| What to produce |
Quote exactly and only this range of lines in the data below: the line that holds "focal_35mm: 46" to the line that holds "exposure_s: 1/160", both included.

=-=-=-=-=

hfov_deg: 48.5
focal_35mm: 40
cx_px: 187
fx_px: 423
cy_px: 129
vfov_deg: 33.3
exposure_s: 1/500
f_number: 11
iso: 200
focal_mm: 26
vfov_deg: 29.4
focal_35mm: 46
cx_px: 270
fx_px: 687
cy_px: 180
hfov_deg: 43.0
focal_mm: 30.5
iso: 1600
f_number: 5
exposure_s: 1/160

=-=-=-=-=

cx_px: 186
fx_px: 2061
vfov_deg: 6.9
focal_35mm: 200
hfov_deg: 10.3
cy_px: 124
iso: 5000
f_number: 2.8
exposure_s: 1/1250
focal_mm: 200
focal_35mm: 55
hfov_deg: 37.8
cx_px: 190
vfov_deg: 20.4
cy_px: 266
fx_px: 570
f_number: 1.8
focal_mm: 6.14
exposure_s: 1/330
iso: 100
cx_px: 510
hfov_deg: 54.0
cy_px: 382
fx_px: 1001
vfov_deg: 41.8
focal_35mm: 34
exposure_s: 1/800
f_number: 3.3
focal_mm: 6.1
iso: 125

=-=-=-=-=

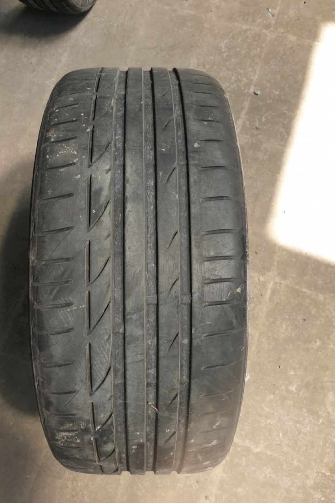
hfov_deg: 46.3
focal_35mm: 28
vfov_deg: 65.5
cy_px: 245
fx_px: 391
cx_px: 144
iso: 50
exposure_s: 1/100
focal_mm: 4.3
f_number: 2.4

=-=-=-=-=

| Expected answer |
focal_35mm: 46
cx_px: 270
fx_px: 687
cy_px: 180
hfov_deg: 43.0
focal_mm: 30.5
iso: 1600
f_number: 5
exposure_s: 1/160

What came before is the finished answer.